Embaci (US, 1997)
Période de résidence : janvier-mars 2026
Née à Brooklyn et d’origine trinidadienne, Embaci est une artiste pluridisciplinaire et musicienne qui façonne des univers mêlant son, technologie et narration. Sa pratique déploie des formes célestes et changeantes à travers sa voix de contralto éthérée — oscillant entre résonance et distorsion — utilisée à la fois comme instrument et comme portail vers de nouvelles dimensions sonores. Formée à l’opéra et au jazz, elle mêle techniques classiques et production expérimentale, brouillant les frontières entre les genres et laissant une large place à l’improvisation. Son travail intègre des fragments sonores — messages vocaux, extraits de films et enregistrements environnementaux — prolongeant la voix vers de nouveaux champs d’expression.
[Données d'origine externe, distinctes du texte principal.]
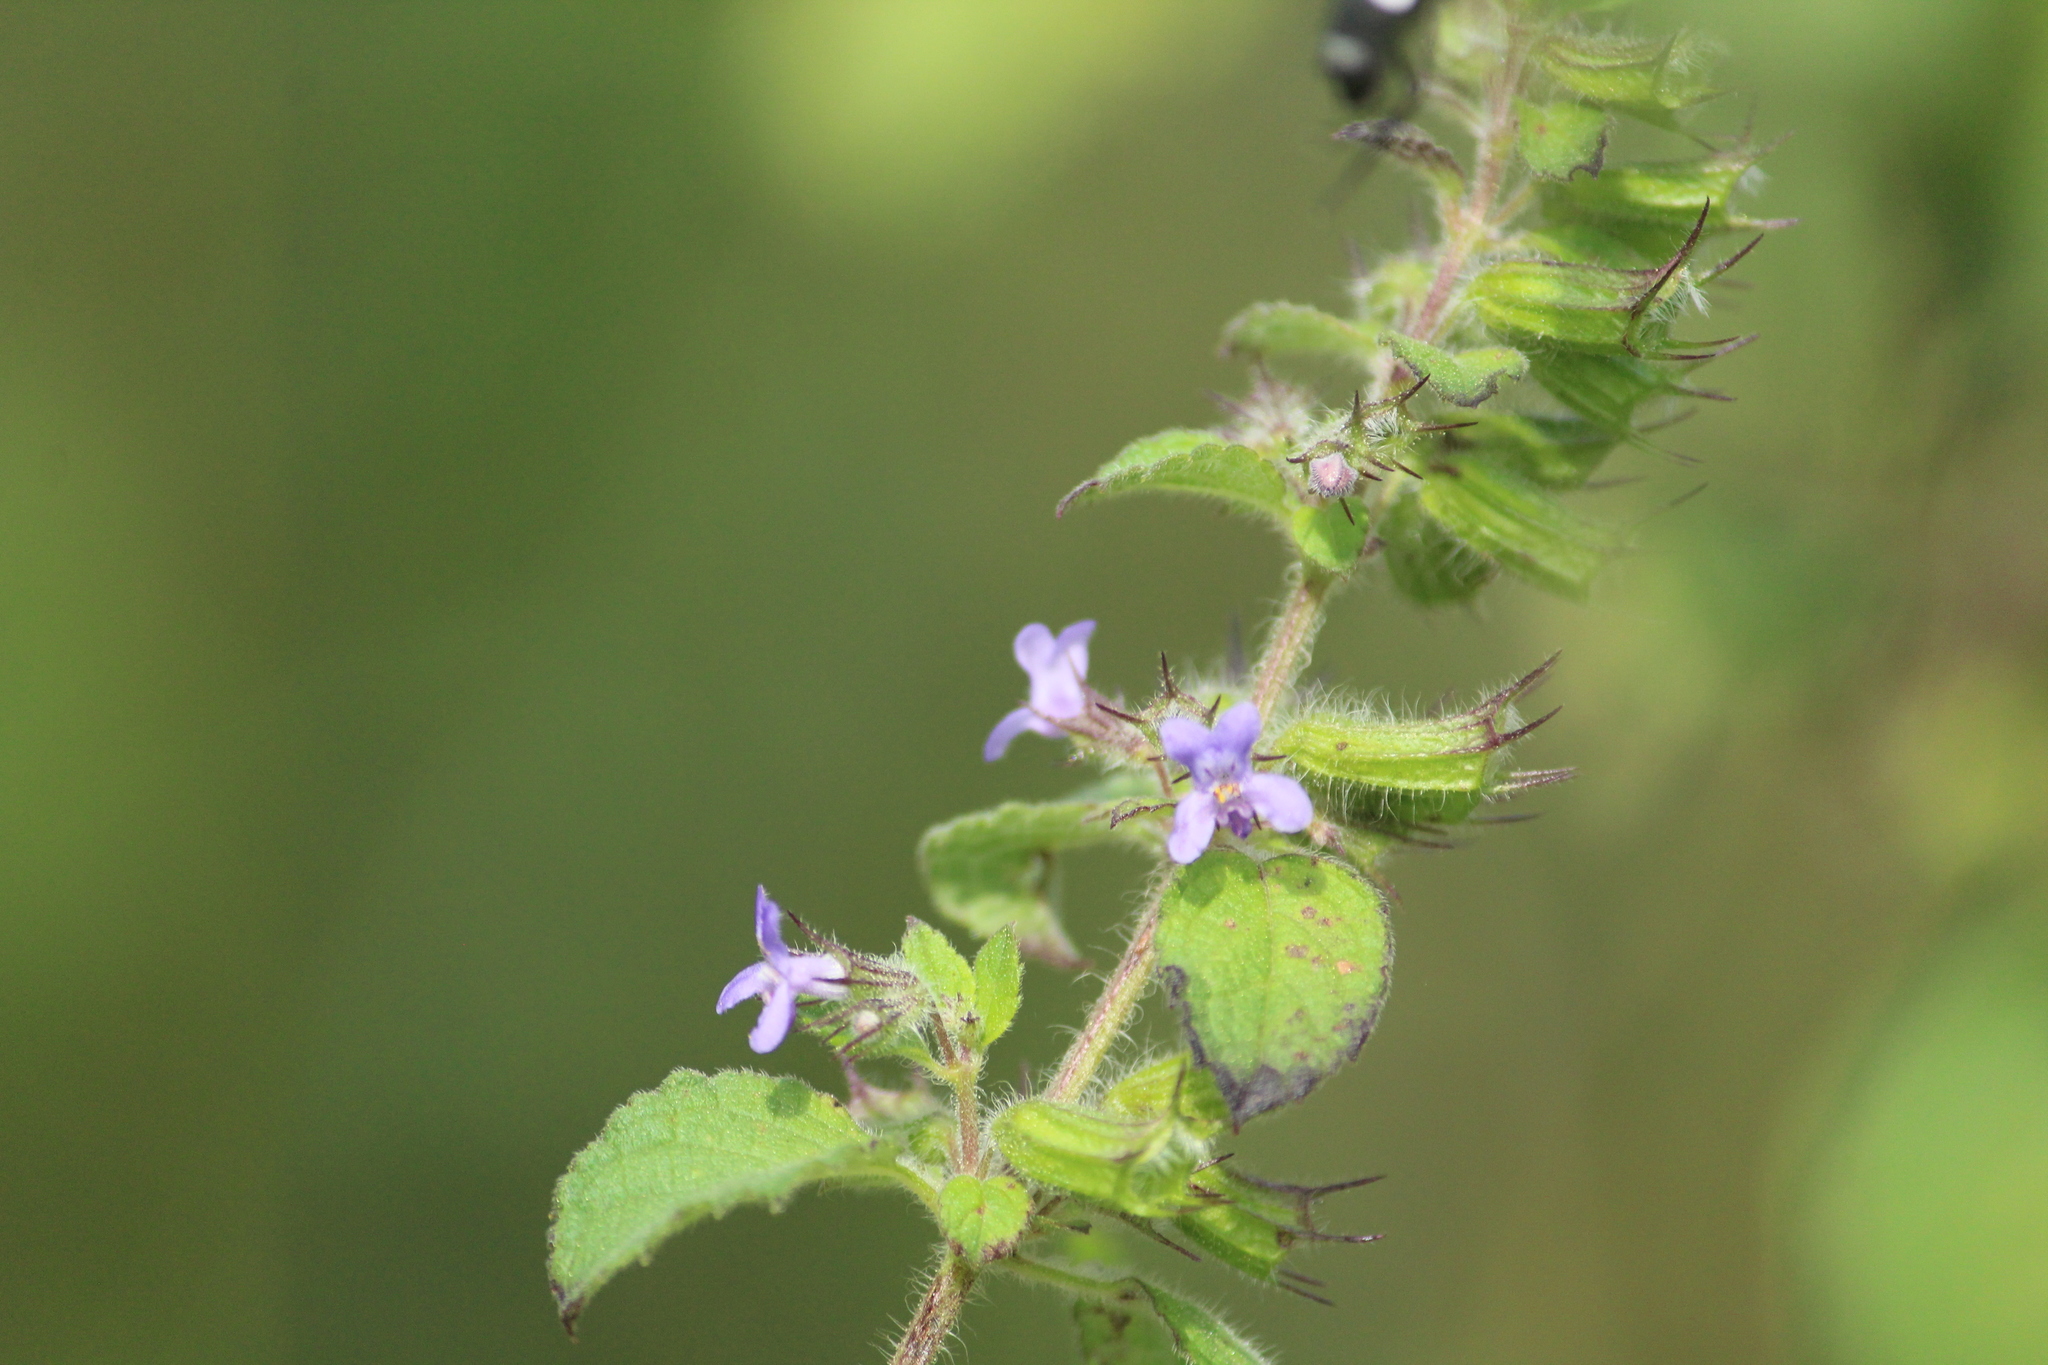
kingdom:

À travers des performances qui conjuguent héritage et projections futures, elle crée des espaces interactifs propices à la connexion, au sentiment d’appartenance et à la découverte.
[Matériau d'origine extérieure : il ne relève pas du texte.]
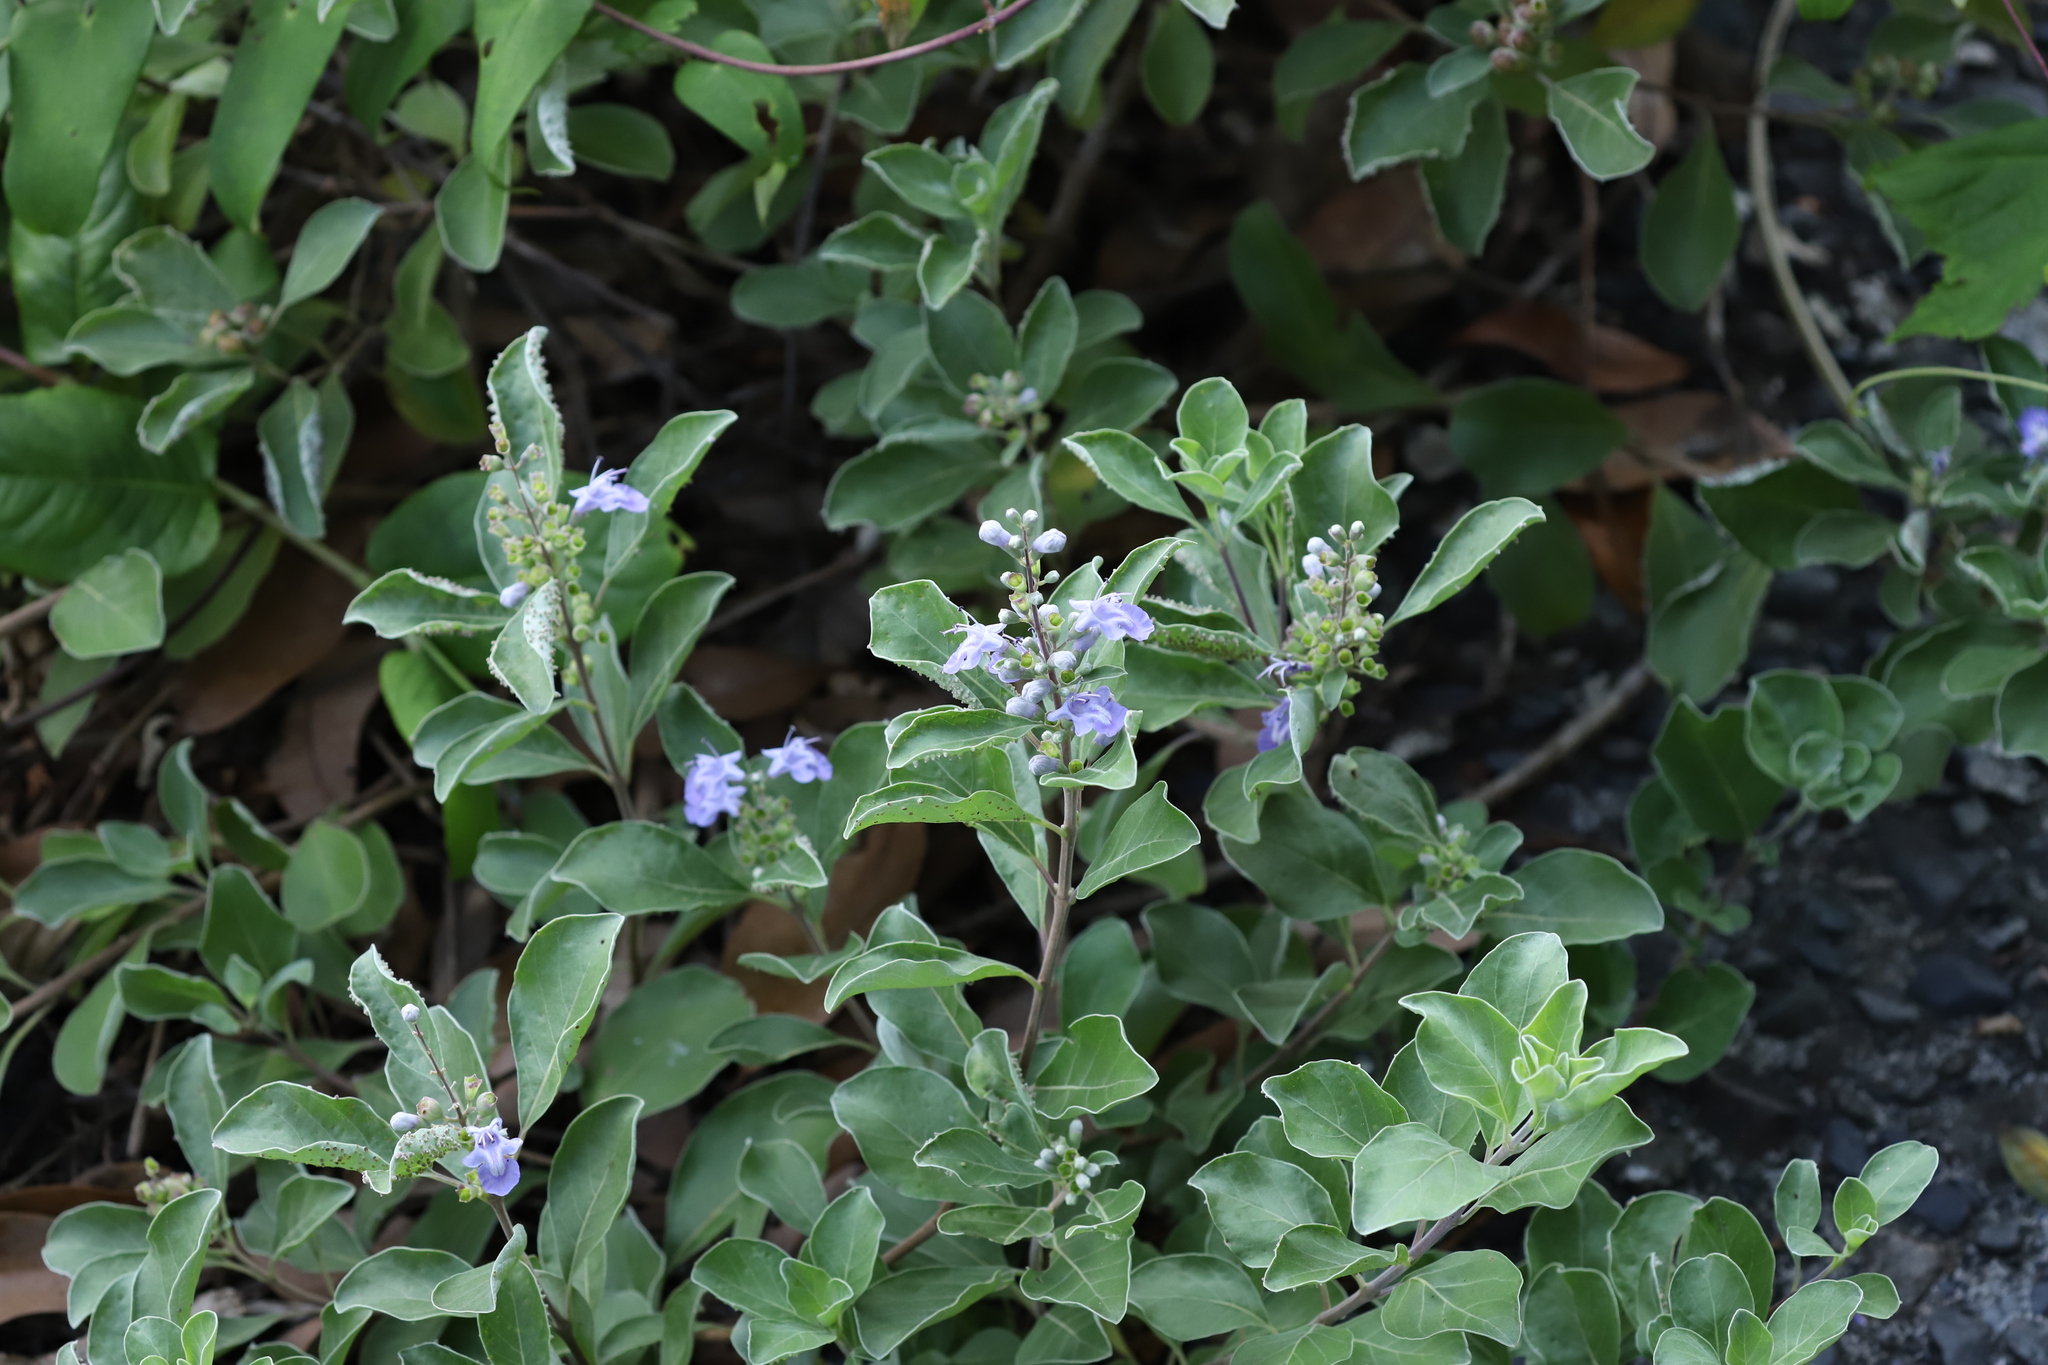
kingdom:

Lors de sa résidence à La Becque, Embaci développe Lilt Shimmer, une performance musicale et une partition retraçant le son jusqu’à ses origines, en écho à l’émergence de la vie à partir de l’eau. S’inspirant de poissons préhistoriques et des espèces vibrantes de la Caraïbe — telles que le poisson volant ou la cascadura — elle explore la manière dont la vie aquatique incarne la résilience, l’adaptation et la transformation à travers les âges. À travers le récit d’un poisson traversant des courants de changement et de survie, elle envisage la voix comme un médium sculptural, intégrant des enregistrements réalisés à l’aide d’hydrophones et de micros de contact dans le lac Léman à des couches vocales superposées. Le paysage sonore qui en résulte entremêle folklore, écologie et expression sonore, invitant le public à une écoute attentive du son en tant que force façonnée par les éléments naturels. Dans ce travail, l’eau devient à la fois mémoire et mouvement, faisant écho aux rythmes du monde et reliant les auditeur·rice·s à son flux continu.